[Dataset entries]
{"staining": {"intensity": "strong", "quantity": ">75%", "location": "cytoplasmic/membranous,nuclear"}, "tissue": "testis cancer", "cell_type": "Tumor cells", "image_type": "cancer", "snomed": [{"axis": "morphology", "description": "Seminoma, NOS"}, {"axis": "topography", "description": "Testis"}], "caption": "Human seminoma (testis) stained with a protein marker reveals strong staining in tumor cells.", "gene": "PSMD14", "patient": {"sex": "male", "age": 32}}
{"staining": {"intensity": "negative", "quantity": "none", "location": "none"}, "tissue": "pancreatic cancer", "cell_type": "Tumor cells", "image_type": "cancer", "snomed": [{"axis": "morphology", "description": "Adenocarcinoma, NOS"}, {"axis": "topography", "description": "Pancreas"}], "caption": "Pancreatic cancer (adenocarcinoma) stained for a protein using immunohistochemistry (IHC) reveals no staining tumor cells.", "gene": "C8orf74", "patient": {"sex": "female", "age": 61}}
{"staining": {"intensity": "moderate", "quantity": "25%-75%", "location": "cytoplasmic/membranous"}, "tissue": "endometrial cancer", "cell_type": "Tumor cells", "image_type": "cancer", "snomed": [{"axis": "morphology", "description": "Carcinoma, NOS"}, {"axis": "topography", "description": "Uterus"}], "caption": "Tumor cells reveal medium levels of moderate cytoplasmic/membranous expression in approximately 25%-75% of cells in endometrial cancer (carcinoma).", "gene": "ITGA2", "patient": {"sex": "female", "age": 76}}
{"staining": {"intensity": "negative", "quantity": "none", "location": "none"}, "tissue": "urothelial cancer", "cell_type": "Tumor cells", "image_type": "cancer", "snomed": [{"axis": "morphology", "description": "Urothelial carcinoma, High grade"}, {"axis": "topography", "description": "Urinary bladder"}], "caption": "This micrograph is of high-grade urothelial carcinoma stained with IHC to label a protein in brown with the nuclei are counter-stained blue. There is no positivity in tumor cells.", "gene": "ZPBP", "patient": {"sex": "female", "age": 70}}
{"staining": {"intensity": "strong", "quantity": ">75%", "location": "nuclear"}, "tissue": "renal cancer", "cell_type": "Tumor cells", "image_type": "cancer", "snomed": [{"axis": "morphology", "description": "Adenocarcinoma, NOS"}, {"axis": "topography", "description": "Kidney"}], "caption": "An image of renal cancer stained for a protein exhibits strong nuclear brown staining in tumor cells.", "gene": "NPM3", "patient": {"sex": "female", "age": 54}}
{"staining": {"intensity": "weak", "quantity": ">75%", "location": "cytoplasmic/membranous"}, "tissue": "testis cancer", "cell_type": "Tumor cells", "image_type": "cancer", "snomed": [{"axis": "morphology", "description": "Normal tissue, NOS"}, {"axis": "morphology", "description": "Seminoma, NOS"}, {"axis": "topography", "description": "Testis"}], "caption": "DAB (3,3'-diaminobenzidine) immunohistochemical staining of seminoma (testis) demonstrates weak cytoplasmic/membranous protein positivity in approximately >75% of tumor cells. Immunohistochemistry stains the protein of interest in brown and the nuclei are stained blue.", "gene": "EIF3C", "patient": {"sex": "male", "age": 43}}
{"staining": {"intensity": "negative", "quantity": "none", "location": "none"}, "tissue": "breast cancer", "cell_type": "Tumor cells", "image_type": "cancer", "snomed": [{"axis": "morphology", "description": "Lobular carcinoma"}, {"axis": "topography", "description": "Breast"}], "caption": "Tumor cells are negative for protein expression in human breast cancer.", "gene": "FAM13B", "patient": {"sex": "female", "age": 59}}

→ **Required work**:
Restate every entry exactly. Leave nothing out.

→ **Written reply**:
{"staining": {"intensity": "strong", "quantity": ">75%", "location": "cytoplasmic/membranous,nuclear"}, "tissue": "testis cancer", "cell_type": "Tumor cells", "image_type": "cancer", "snomed": [{"axis": "morphology", "description": "Seminoma, NOS"}, {"axis": "topography", "description": "Testis"}], "caption": "Human seminoma (testis) stained with a protein marker reveals strong staining in tumor cells.", "gene": "PSMD14", "patient": {"sex": "male", "age": 32}}
{"staining": {"intensity": "negative", "quantity": "none", "location": "none"}, "tissue": "pancreatic cancer", "cell_type": "Tumor cells", "image_type": "cancer", "snomed": [{"axis": "morphology", "description": "Adenocarcinoma, NOS"}, {"axis": "topography", "description": "Pancreas"}], "caption": "Pancreatic cancer (adenocarcinoma) stained for a protein using immunohistochemistry (IHC) reveals no staining tumor cells.", "gene": "C8orf74", "patient": {"sex": "female", "age": 61}}
{"staining": {"intensity": "moderate", "quantity": "25%-75%", "location": "cytoplasmic/membranous"}, "tissue": "endometrial cancer", "cell_type": "Tumor cells", "image_type": "cancer", "snomed": [{"axis": "morphology", "description": "Carcinoma, NOS"}, {"axis": "topography", "description": "Uterus"}], "caption": "Tumor cells reveal medium levels of moderate cytoplasmic/membranous expression in approximately 25%-75% of cells in endometrial cancer (carcinoma).", "gene": "ITGA2", "patient": {"sex": "female", "age": 76}}
{"staining": {"intensity": "negative", "quantity": "none", "location": "none"}, "tissue": "urothelial cancer", "cell_type": "Tumor cells", "image_type": "cancer", "snomed": [{"axis": "morphology", "description": "Urothelial carcinoma, High grade"}, {"axis": "topography", "description": "Urinary bladder"}], "caption": "This micrograph is of high-grade urothelial carcinoma stained with IHC to label a protein in brown with the nuclei are counter-stained blue. There is no positivity in tumor cells.", "gene": "ZPBP", "patient": {"sex": "female", "age": 70}}
{"staining": {"intensity": "strong", "quantity": ">75%", "location": "nuclear"}, "tissue": "renal cancer", "cell_type": "Tumor cells", "image_type": "cancer", "snomed": [{"axis": "morphology", "description": "Adenocarcinoma, NOS"}, {"axis": "topography", "description": "Kidney"}], "caption": "An image of renal cancer stained for a protein exhibits strong nuclear brown staining in tumor cells.", "gene": "NPM3", "patient": {"sex": "female", "age": 54}}
{"staining": {"intensity": "weak", "quantity": ">75%", "location": "cytoplasmic/membranous"}, "tissue": "testis cancer", "cell_type": "Tumor cells", "image_type": "cancer", "snomed": [{"axis": "morphology", "description": "Normal tissue, NOS"}, {"axis": "morphology", "description": "Seminoma, NOS"}, {"axis": "topography", "description": "Testis"}], "caption": "DAB (3,3'-diaminobenzidine) immunohistochemical staining of seminoma (testis) demonstrates weak cytoplasmic/membranous protein positivity in approximately >75% of tumor cells. Immunohistochemistry stains the protein of interest in brown and the nuclei are stained blue.", "gene": "EIF3C", "patient": {"sex": "male", "age": 43}}
{"staining": {"intensity": "negative", "quantity": "none", "location": "none"}, "tissue": "breast cancer", "cell_type": "Tumor cells", "image_type": "cancer", "snomed": [{"axis": "morphology", "description": "Lobular carcinoma"}, {"axis": "topography", "description": "Breast"}], "caption": "Tumor cells are negative for protein expression in human breast cancer.", "gene": "FAM13B", "patient": {"sex": "female", "age": 59}}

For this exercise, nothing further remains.